The previous quote precisely describes how algorithms are produced. They are abstractions derived from special cases which are then rigorously tested against more data (or against formal proving methods) to verify that they are indeed applicable to a wider set of cases.

This is why policing them threatens research, learning, and even human thought. Your data will likely not accompany the algorithm as it treks it way through the validation process. This is where computer science diverges a bit from other types of science. Published algorithms are almost always divorced from test data and used repeatedly in different settings for validation merely with a description of recommended applicability. A good example that people often do not even remember is the disclaimer that came with the first versions of Java warning users to avoid using the language and the virtual machine in settings where human life might be lost. People in computer science look for and read these descriptions and apply the code and/or algorithms accordingly.

So, for projectile trajectory we must say that it works for any initial velocity and any angle of fire but our description must include the caveat that we only tested it on our own planet -- it might or might not work on Venus for instance. The business of testing it on Venus is for the the next person to accomplish and publish their modification to include other planets or a basic warning not to use it at all anymore. This process goes on and basically forever.

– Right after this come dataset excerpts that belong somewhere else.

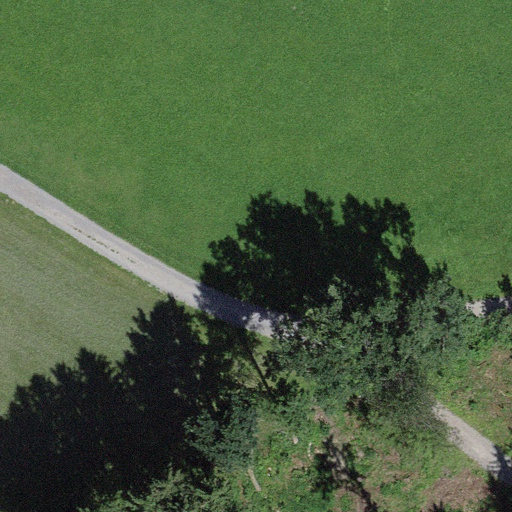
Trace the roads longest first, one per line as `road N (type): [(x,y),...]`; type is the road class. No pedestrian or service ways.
road 1 (track): [(0,176),(197,285),(260,313),(308,321)]
road 2 (track): [(511,484),(308,321)]
road 3 (track): [(308,321),(511,308)]
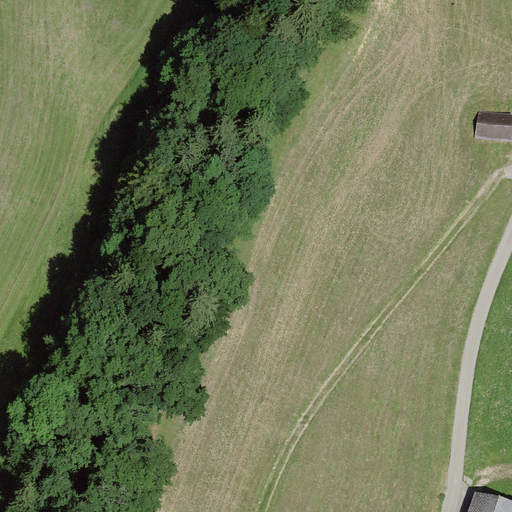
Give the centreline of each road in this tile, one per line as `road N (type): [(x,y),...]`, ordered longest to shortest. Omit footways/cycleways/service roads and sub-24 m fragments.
road 1 (track): [(511,172),(495,175),(299,415),(258,511)]
road 2 (unclassified): [(445,511),(466,357),(511,232)]
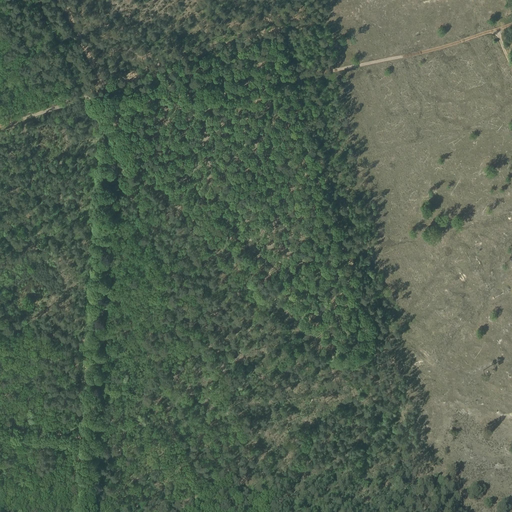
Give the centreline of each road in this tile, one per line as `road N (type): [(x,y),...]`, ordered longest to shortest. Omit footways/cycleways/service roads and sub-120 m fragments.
road 1 (track): [(107,93),(159,182),(298,316),(404,391),(435,511)]
road 2 (track): [(262,81),(306,255),(344,256),(373,322),(436,364),(470,440),(465,499),(475,511)]
road 3 (track): [(91,511),(109,132),(80,94)]
road 4 (track): [(234,511),(223,422),(228,380),(202,306),(154,244),(109,132)]
road 5 (unknown): [(262,81),(497,32)]
road 6 (track): [(107,93),(262,81)]
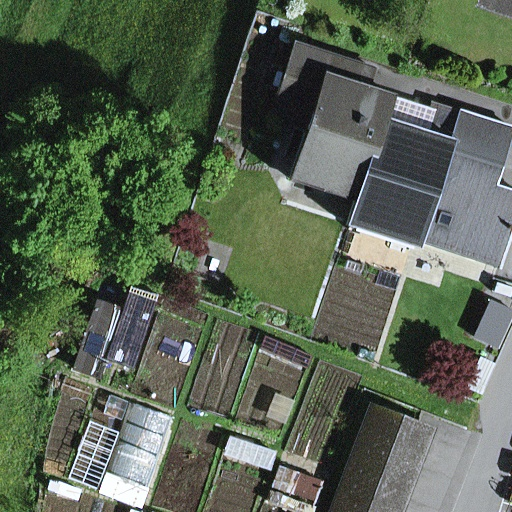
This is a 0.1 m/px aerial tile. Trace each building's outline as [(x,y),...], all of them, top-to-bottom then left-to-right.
[(511,0),(483,0),(511,8),(511,0)] [(323,75),(367,88),(373,69),(295,44),(273,112),(307,123),(323,75)] [(393,97),(367,88),(323,75),(307,123),(289,180),(354,201),(356,202),(385,119),(393,97)] [(511,230),(511,192),(494,186),(502,160),(449,142),(458,113),(432,104),(423,131),(385,119),(356,202),(354,201),(346,226),(418,249),(420,244),(499,270),(511,230)] [(502,160),(511,130),(458,113),(449,142),(502,160)] [(88,339),(146,352),(160,290),(102,277),(88,339)] [(496,348),(511,313),(511,312),(490,303),(474,338),(496,348)] [(139,398),(134,420),(94,411),(80,472),(159,490),(178,407),(139,398)] [(372,408),(332,511),(399,511),(430,431),(372,408)]
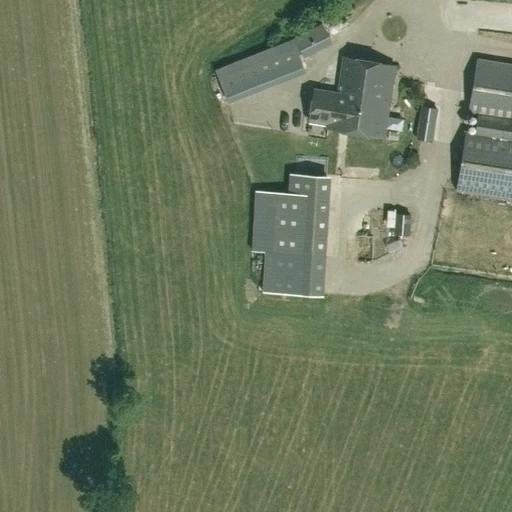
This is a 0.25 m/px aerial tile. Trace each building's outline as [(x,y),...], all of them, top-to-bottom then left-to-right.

Companies that want to commercialize technology will likely ignore these admonishments (they probably do not fully understand them anyway) and might rush a technology to market in hopes of recouping their considerable investments or to corner a market early before the tools actually mature. Whatever the reason -- the point is that algorithms are neither good nor evil -- they describe something abstractly and were developed under circumstances that simply need to be openly disclosed. This is one of those 'Frankenstein' type problems that has been created by science (like flurocarbons) and requires industry/science remediation before any discussion of government action should even take place.